United Rentals (URI) has seen its stock price drop by more than 40% in the past 12 months on declining demand from oil companies for its fleet of construction and industrial equipment. The Connecticut-based company had decent results for the year, as demand from other industries was fairly strong, but it fell short of Wall Street expectations for the fourth quarter and guidance for 2016 was lower than many had hoped.
URI now trades at 8x earnings and has an EV/EBIT ratio of just 7 so the stock is getting pretty cheap. Three directors have been buying back stock in the past two months and the company repurchased $750 million of its shares in 2015 and expects to continue buying this year.
CEO Michael Kneeland said on a recent conference call that United Rentals will use its strong free cash flow to pay down debt and buy back stock. The company had about $890 million left on the current repurchase authorization at the end of 2015.
CF Industries (CF) manufactures and distributes nitrogen fertilizers and other nitrogen products around the world. Fertilizer demand is down as a result of the weak global economy. CEO Tony Will recently described the current climate as "some of the most difficult market conditions seen in a decade." Despite this, the Illinois company has remained profitable and the stock looks cheap at 11.9x earnings and an EV/EBIT ratio of 7.6.

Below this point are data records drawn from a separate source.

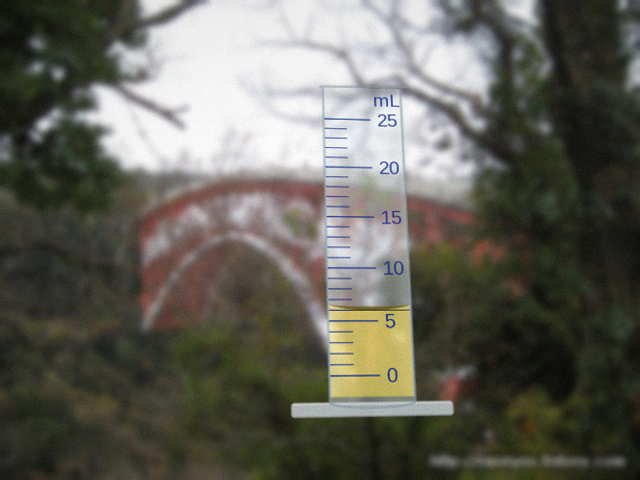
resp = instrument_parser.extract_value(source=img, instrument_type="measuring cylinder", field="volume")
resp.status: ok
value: 6 mL
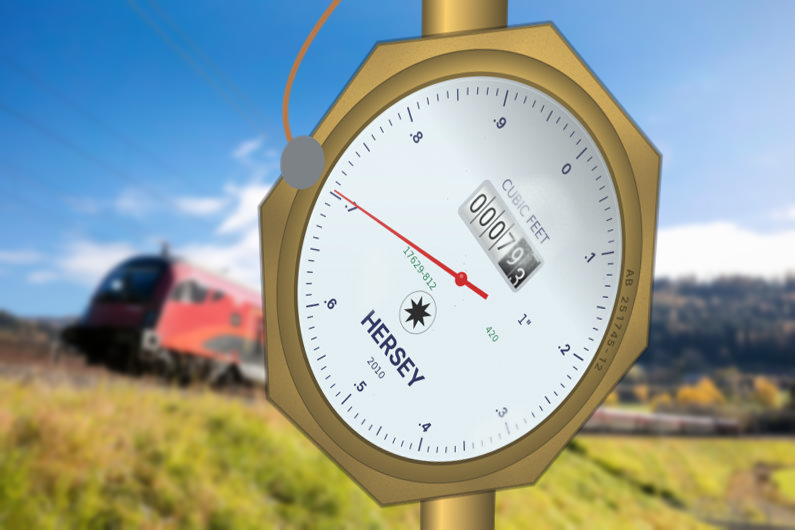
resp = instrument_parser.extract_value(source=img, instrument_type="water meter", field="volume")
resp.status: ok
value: 792.70 ft³
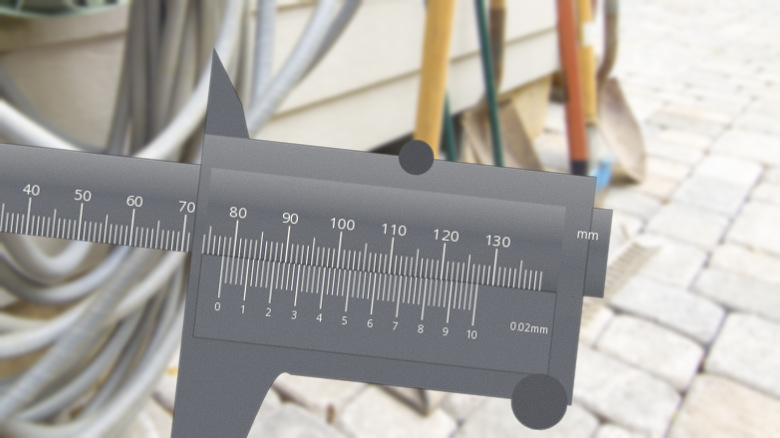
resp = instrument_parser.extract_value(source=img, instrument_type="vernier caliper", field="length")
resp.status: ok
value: 78.0 mm
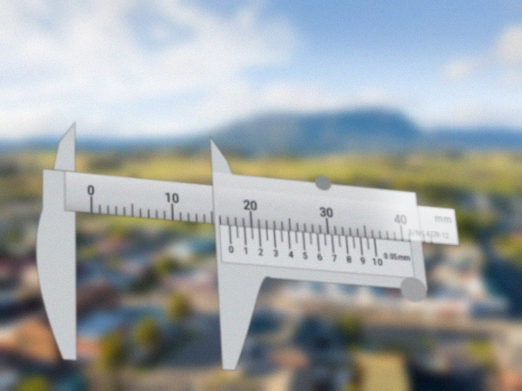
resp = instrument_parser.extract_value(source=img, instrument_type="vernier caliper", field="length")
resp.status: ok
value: 17.2 mm
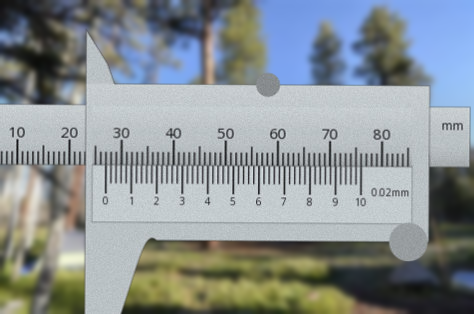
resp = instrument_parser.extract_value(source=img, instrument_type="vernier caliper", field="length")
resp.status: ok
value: 27.0 mm
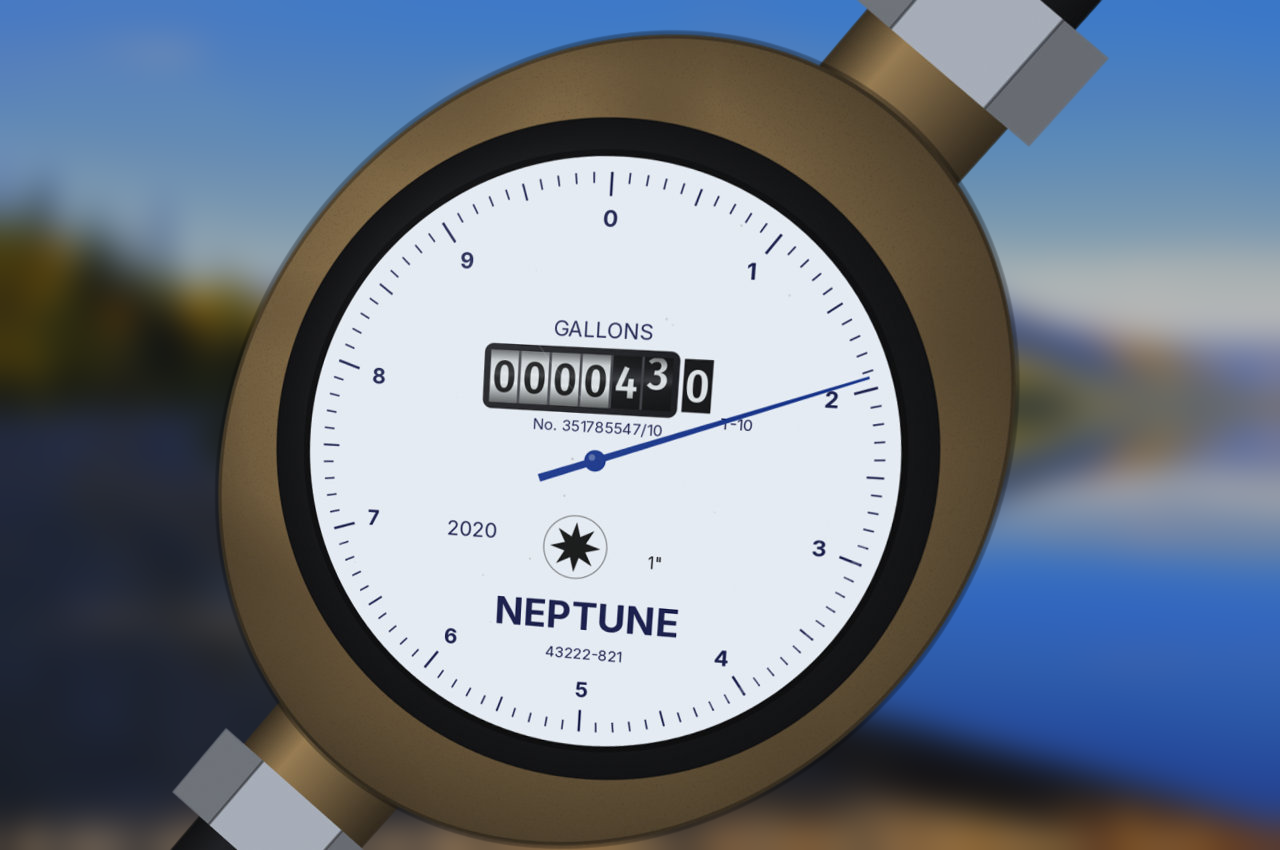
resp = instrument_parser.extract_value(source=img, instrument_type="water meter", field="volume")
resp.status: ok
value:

There has been strong insider buying in the past few months, including by Will, and although the company took a break in the fourth quarter, it repurchased 8.9 million shares for a total of $527.2 million in 2015. The dividend was lowered in 2015, but the stock still yields around 3.35%.
It may take some time but demand for food and the fertilizer needed to grow it will firm and CF Industries stock should trade a lot higher five years from now. Investors will likley be well rewarded for their patience.
Shares of mortgage REIT Redwood Trust (RWT) have bounced off lows reached in February but are still down more than 30% in the past year. In late February, the company beat Wall Street expectations for the fourth quarter and announced a new $100 million stock repurchase authorization. The company has already fully executed the $100 million buyback plan authorized in the third quarter of 2015 so it is being fairly aggressive about buying back stock.
RWT is currently trading at about 85% of book value and yields around 9%. Management has said they expect to see meaningful improvement in earnings for 2016 so that distribution rate could climb during the year. Two insiders, including CEO Martin Hughes, have been buyers of the stock in the past week.
Mortgage REITs have been battered in the past year but if rates remain fairly stable they could stage an impressive recovery in 2016.
The Undiscovered Managers Behavioral Value Fund has earned solid results using Thaler's theories, which combine valuation and behavioral investing concepts. We should be able to do the same.